Cheng Juan, Zhang Hao, Ma Hai-Zhen, Li Juan
Department of Hematology, The First Hospital of Lanzhou University, Lanzhou, Gansu 730000, P.R. China.
Department of Central Laboratory, The First Hospital of Lanzhou University, Lanzhou, Gansu 730000, P.R. China.
Exp Ther Med. 2019 May;17(5):4285-4288. doi: 10.3892/etm.2019.7434. Epub 2019 Mar 26.

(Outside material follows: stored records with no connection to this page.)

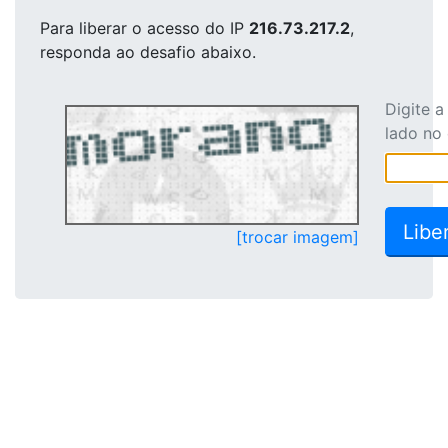
Para liberar o acesso
do IP
216.73.217.2
,
responda ao desafio abaixo.
Digite 
lado no
[trocar imagem]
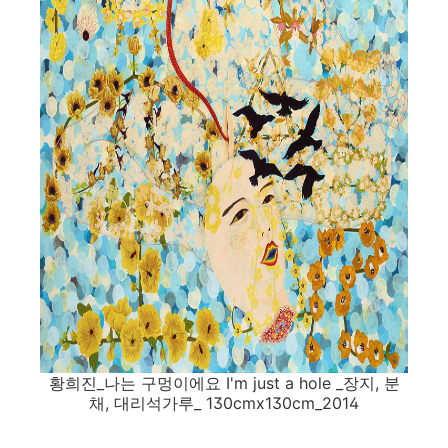
황희진_나는 구멍이에요 I'm just a hole _장지, 분
채, 대리석가루_ 130cmx130cm_2014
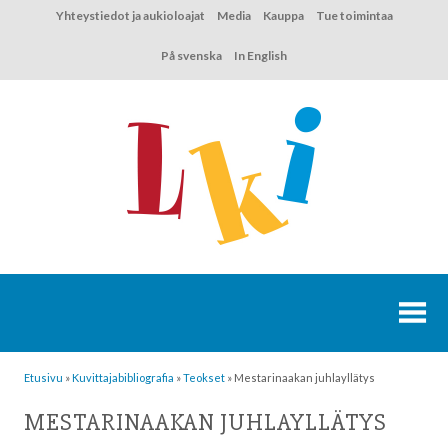
Hyppää
Yhteystiedot ja aukioloajat
Media
Kauppa
Tue toimintaa
sisältöön
På svenska
In English
Etusivu
»
Kuvittaja­bibliografia
»
Teokset
»
Mestarinaakan juhlayllätys
MESTARINAAKAN JUHLAYLLÄTYS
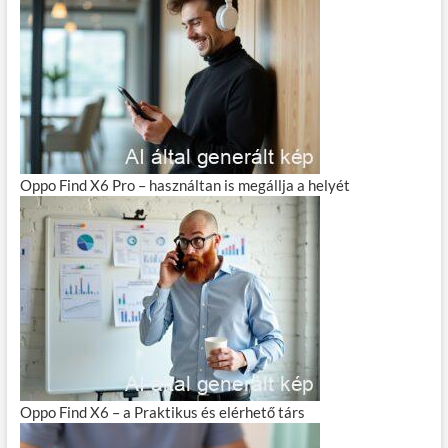
Oppo Find X6 Pro – használtan is megállja a helyét
Oppo Find X6 – a Praktikus és elérhető társ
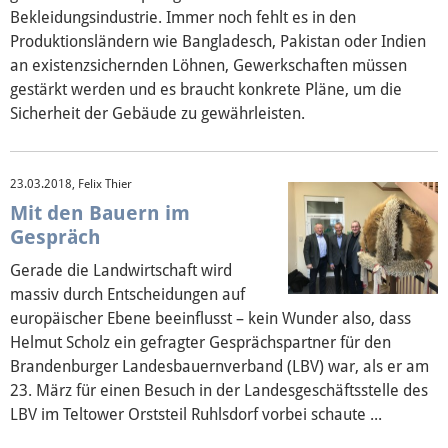
Bekleidungsindustrie. Immer noch fehlt es in den
Produktionsländern wie Bangladesch, Pakistan oder Indien
an existenzsichernden Löhnen, Gewerkschaften müssen
gestärkt werden und es braucht konkrete Pläne, um die
Sicherheit der Gebäude zu gewährleisten.
23.03.2018, Felix Thier
Mit den Bauern im
Gespräch
Gerade die Landwirtschaft wird
massiv durch Entscheidungen auf
europäischer Ebene beeinflusst – kein Wunder also, dass
Helmut Scholz ein gefragter Gesprächspartner für den
Brandenburger Landesbauernverband (LBV) war, als er am
23. März für einen Besuch in der Landesgeschäftsstelle des
LBV im Teltower Orststeil Ruhlsdorf vorbei schaute ...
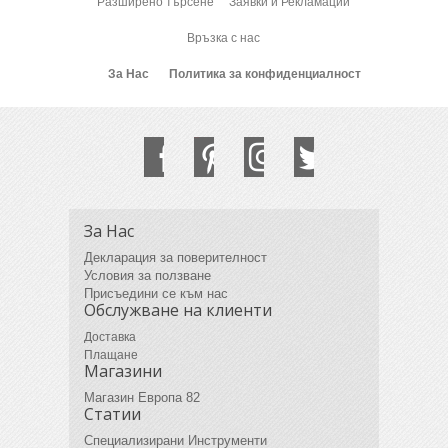
Разширено търсене
Заявки и Рекламации
Връзка с нас
За Нас
Политика за конфиденциалност
За Нас
Декларация за поверителност
Условия за ползване
Присъедини се към нас
Обслужване на клиенти
Доставка
Плащане
Магазини
Магазин Европа 82
Статии
Специализирани Инструменти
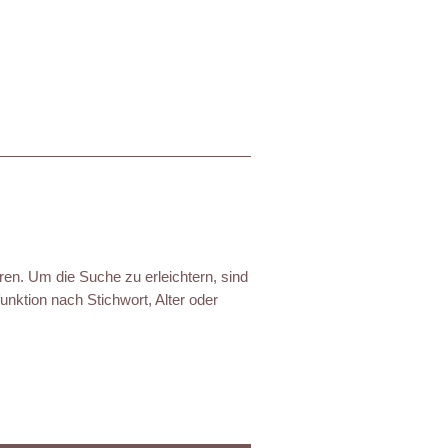
ren. Um die Suche zu erleichtern, sind
nktion nach Stichwort, Alter oder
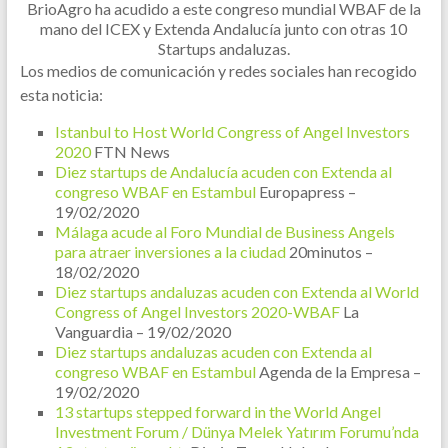
BrioAgro ha acudido a este congreso mundial WBAF de la
mano del ICEX y Extenda Andalucía junto con otras 10
Startups andaluzas.
Los medios de comunicación y redes sociales han recogido
esta noticia:
Istanbul to Host World Congress of Angel Investors
2020
FTN News
Diez startups de Andalucía acuden con Extenda al
congreso WBAF en Estambul
Europapress –
19/02/2020
Málaga acude al Foro Mundial de Business Angels
para atraer inversiones a la ciudad
20minutos –
18/02/2020
Diez startups andaluzas acuden con Extenda al World
Congress of Angel Investors 2020-WBAF
La
Vanguardia – 19/02/2020
Diez startups andaluzas acuden con Extenda al
congreso WBAF en Estambul
Agenda de la Empresa –
19/02/2020
13 startups stepped forward in the World Angel
Investment Forum / Dünya Melek Yatırım Forumu’nda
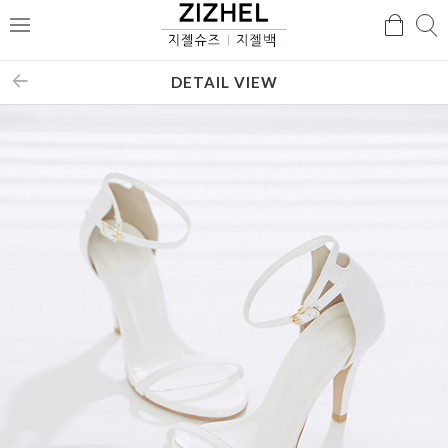
검
검
메
색
색
뉴
DETAIL VIEW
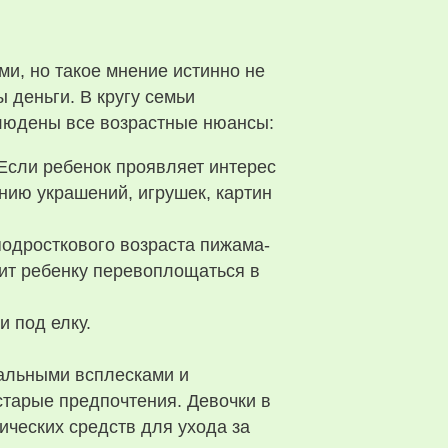
и, но такое мнение истинно не
 деньги. В кругу семьи
блюдены все возрастные нюансы:
 Если ребенок проявляет интерес
нию украшений, игрушек, картин
одросткового возраста пижама-
лит ребенку перевоплощаться в
и под елку.
нальными всплесками и
тарые предпочтения. Девочки в
ических средств для ухода за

As an essential component of consolidation and maintenance therapy for acute lymphoblastic leukemia (ALL), mercaptopurine (6-MP) causes critical myelosuppression. The current study aimed to clarify the reasons for severe myelosuppression and significant hyperpigmentationin a patient with ALL that received consolidation therapy. The present study performed patient NUDT15 testing with fluorescence hybridization and whole-exome sequencing. The results revealed that the patient was a homozygous carrier (415C>T, TT) for rs116855232 (NUDT15). The dose of 6-MP was adjusted down from 30%, with the patient receiving maintenance therapy at 8% of the recommended dose. The homozygous mutant (TT genotype) of NUDT15 may cause hematopoietic toxicity with low doses of 6-MP. NUDT15 genotyping should therefore be performed prior to the administration of thiopurine, the dosage of which requires adjustment.
作为急性淋巴细胞白血病(ALL)巩固和维持治疗的重要组成部分,巯嘌呤(6-MP)会导致严重的骨髓抑制。本研究旨在阐明一名接受巩固治疗的ALL患者出现严重骨髓抑制和显著色素沉着的原因。本研究采用荧光杂交和全外显子测序对患者进行NUDT15检测。结果显示,该患者是rs116855232(NUDT15)的纯合子携带者(415C>T,TT)。6-MP剂量从30%下调,患者接受推荐剂量8%的维持治疗。NUDT15的纯合突变体(TT基因型)可能导致低剂量6-MP产生造血毒性。因此,在给予硫嘌呤之前应进行NUDT15基因分型,其剂量需要调整。